Il pistolotto sulla pazienza l’aveva convinta a portarne ancora per un po’. Forse, rifletté tornando a casa, rispetto alla Locitri lei ne aveva una concezione diversa.

Pazienza, d’accordo.

Da non confondersi però con ovina sottomissione e nemmeno come una risorsa dalle scorte illimitate.

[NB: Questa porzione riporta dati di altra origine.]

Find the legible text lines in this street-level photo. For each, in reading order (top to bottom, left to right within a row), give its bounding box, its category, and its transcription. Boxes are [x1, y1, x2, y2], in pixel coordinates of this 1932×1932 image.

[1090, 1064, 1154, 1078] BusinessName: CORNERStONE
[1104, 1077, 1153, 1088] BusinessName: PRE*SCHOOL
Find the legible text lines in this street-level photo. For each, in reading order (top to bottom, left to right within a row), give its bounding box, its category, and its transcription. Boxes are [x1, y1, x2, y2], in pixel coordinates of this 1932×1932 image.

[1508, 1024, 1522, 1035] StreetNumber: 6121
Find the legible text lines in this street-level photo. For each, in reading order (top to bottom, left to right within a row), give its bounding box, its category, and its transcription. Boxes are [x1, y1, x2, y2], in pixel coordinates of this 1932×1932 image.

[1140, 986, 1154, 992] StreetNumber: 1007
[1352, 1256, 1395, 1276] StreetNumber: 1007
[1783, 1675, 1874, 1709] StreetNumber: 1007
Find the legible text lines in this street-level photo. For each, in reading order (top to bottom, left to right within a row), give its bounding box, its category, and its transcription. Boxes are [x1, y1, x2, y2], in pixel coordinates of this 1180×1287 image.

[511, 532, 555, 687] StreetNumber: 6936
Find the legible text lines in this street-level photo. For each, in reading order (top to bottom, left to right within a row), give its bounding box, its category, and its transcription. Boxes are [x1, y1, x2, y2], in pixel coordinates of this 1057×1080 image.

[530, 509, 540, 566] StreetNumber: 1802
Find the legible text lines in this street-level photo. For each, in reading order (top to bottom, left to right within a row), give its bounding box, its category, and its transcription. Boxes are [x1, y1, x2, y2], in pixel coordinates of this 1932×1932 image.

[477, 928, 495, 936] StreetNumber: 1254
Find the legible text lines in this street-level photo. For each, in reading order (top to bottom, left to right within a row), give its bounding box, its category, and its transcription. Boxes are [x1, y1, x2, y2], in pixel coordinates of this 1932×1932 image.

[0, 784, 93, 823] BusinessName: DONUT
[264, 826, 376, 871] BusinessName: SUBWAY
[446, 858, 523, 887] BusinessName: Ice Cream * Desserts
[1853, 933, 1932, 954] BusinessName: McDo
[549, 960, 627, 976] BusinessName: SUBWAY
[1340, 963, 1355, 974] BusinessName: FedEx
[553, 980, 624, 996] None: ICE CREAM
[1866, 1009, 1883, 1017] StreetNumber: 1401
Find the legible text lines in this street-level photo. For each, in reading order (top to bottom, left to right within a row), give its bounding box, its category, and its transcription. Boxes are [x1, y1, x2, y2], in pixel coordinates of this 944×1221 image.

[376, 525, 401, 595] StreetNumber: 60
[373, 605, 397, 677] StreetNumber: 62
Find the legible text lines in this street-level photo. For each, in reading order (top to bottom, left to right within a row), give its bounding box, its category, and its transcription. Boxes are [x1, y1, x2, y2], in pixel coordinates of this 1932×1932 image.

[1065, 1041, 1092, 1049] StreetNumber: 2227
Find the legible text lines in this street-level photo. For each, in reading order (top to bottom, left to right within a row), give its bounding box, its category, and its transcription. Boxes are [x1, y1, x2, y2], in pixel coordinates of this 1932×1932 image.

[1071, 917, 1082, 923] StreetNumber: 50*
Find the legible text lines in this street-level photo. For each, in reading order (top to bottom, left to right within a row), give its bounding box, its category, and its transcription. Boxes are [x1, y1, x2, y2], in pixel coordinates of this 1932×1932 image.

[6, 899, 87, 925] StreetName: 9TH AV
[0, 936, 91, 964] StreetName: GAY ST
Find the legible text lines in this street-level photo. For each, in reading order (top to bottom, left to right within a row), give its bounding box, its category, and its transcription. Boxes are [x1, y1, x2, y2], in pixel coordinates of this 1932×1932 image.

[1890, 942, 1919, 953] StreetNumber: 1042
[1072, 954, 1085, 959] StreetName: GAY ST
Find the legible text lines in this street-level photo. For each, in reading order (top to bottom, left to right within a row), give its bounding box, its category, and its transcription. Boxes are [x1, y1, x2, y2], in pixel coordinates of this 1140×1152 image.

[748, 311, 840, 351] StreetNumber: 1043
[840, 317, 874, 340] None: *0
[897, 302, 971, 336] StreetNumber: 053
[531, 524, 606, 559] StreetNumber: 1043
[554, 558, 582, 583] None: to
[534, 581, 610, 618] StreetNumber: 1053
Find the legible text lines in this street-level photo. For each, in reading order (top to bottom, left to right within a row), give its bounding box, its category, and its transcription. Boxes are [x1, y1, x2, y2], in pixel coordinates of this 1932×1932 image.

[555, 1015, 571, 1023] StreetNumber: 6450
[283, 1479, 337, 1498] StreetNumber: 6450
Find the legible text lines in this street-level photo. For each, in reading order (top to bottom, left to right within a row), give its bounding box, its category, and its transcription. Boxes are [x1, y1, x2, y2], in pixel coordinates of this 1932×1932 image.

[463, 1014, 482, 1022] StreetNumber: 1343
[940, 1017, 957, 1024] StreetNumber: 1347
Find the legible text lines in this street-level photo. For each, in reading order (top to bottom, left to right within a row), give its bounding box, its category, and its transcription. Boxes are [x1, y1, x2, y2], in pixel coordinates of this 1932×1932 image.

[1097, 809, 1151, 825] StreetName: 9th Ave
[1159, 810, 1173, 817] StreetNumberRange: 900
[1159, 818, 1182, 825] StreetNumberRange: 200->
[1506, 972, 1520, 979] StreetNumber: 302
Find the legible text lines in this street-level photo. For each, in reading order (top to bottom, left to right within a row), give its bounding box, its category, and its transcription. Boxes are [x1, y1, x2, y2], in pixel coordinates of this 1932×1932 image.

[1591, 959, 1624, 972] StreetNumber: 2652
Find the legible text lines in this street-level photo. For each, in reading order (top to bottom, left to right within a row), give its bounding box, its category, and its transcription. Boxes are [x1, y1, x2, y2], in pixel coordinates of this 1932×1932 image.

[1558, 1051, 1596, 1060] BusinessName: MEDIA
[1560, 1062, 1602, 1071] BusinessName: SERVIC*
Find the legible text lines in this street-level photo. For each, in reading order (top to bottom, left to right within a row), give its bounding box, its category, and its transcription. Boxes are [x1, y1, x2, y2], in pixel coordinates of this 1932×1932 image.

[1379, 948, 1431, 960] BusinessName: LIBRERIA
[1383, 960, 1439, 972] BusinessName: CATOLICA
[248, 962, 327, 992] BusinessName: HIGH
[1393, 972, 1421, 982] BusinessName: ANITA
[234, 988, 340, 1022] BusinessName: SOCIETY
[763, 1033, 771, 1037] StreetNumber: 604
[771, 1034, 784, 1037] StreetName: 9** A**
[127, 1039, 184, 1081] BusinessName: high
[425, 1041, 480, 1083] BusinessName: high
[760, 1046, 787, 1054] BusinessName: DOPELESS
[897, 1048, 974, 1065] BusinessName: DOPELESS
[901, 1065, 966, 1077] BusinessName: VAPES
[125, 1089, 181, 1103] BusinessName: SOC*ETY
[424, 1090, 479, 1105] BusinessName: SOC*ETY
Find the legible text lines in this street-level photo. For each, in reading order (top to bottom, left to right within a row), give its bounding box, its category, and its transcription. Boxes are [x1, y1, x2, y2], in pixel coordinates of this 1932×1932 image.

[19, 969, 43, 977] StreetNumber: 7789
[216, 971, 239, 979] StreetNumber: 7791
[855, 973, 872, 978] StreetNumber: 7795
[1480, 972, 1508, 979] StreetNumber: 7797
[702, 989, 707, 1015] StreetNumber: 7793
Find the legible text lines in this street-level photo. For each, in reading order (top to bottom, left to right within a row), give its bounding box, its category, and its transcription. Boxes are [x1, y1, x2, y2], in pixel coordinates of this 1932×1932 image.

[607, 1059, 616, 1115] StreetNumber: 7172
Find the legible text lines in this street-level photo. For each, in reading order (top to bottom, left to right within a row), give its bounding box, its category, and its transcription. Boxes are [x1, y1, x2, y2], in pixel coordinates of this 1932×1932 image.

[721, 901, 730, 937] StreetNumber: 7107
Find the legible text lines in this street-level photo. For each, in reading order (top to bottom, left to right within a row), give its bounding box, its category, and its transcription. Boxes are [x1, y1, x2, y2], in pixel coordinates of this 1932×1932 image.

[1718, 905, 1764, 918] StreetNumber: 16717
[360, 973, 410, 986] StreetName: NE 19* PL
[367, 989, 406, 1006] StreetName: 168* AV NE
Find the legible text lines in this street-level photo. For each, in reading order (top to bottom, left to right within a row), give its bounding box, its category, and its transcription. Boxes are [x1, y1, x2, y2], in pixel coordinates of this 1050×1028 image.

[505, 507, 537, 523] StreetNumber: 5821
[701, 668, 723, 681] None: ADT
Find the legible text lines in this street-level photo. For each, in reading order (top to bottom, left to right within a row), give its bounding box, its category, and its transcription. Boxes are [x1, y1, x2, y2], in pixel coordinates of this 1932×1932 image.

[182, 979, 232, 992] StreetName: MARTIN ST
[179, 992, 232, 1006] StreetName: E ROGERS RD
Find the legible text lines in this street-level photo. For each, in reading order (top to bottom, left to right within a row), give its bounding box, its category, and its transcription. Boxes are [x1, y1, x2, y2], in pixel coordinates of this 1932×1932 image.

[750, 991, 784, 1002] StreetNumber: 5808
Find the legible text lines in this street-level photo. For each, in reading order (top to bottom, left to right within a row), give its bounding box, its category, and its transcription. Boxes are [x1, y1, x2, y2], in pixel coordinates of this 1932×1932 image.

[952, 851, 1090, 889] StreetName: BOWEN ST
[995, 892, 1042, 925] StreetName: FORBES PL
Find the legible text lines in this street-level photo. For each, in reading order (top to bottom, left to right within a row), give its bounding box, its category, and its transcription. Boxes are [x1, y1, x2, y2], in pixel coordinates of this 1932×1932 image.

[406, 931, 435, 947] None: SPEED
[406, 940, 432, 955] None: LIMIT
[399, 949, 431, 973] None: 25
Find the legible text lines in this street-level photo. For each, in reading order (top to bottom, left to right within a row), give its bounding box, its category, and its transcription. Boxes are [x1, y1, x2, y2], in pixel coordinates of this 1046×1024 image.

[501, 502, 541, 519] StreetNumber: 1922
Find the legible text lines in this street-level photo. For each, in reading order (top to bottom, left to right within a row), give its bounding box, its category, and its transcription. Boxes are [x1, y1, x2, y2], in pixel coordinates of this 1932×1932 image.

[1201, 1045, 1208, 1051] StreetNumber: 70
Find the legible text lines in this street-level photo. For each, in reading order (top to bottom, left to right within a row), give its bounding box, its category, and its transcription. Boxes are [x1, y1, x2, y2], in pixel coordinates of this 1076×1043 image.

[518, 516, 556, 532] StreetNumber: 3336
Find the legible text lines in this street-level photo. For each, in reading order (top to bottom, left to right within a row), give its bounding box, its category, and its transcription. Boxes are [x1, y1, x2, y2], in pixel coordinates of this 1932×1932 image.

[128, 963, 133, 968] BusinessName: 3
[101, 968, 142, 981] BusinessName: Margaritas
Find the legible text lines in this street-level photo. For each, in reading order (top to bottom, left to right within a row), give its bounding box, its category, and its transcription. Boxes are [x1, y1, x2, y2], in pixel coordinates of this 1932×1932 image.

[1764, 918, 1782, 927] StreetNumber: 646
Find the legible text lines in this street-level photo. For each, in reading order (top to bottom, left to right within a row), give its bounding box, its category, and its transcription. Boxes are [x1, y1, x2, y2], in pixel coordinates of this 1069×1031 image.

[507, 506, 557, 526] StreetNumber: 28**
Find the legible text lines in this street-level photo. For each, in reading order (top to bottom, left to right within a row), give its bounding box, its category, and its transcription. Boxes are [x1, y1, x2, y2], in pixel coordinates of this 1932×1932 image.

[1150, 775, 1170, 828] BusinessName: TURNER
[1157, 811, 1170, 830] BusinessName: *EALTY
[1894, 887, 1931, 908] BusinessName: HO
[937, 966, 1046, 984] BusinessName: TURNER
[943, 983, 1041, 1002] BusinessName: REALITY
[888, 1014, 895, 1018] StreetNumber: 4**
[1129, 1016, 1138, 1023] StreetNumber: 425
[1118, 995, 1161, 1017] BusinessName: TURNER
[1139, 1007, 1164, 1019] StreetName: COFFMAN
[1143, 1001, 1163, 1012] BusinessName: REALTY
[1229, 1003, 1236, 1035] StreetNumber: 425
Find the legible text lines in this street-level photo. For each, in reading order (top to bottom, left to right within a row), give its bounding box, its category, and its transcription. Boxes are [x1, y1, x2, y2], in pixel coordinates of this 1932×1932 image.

Prima del commiato, le due donne s’era accordate affinché quel loro incontro restasse segreto.

In attesa degli eventi, s’erano dette.

Che a un certo punto sembrarono confermare la bifronte verità di proverbi e detti popolari come quello che Amabile Locitri aveva citato riguardo al bel tempo.

Domenica 18 novembre Salvatore Locitri infatti tornò in campo contro la Reggiana. Poco importava se il suo ritorno fosse da imputare all’indisponibilità per infortunio del titolare.

A contare fu la sua prestazione, impeccabile.

«Tra i migliori in campo segnaliamo il terzino Salvatore Locitri che ha dimostrato per tutto l’arco dei novanta minuti di aver ritrovato la forma dei tempi migliori», scrisse il giornale.

In casa Pescegalli il più entusiasta della notizia fu l’Emerito, che ribadì la fede in certi proverbi quando affermavano quello che lui voleva.

La Bernice frenò gli entusiasmi.

«Aspettiamo e vediamo.»

Pure Rosa si dimostrò di quell’avviso.

Cautela, e aspettare le mosse del Locitri adesso che i suoi problemi con l’allenatore sembravano risolti.

La rinascita sembrava alle porte, dopo l’inverno sarebbe tornato il bel tempo.

La famiglia Pescegalli, Rosa e Bernice in testa, era pronta a coglierne anche i più piccoli segnali, pronta a dimenticare le nuvole che avevano oscurato il cielo familiare e che ogni tanto oscuravano ancora l’altro, quello vero, perché la stagione era pazzerella, come dice il proverbio.

Dopo il suo rientro in squadra, titolare fisso viste le buone prestazioni, Salvatore Locitri aveva chiesto alla Pescegalli di portare pazienza ancora per un po’, che lo tollerasse se sembrava distante: temeva che al minimo errore quello, l’allenatore, lo segasse un’altra volta.

«E non posso permettere che accada», aveva affermato quasi alle lacrime.

In quell’occasione a Rosa la bellezza del giovanotto era sembrata insostenibile, le sue parole un succo di sincerità: se teneva così tanto alla sua carriera, lei era la prima persona che lo doveva aiutare, affiancare, tollerare quando le cose non giravano.

S’era fatta carico di riferirne le parole anche in famiglia, pregando i genitori di non nutrire dubbi sulla loro sincerità.

Fino alla fatidica domenica 14 aprile 1957, giorno dell’incontro Lecco-Prato.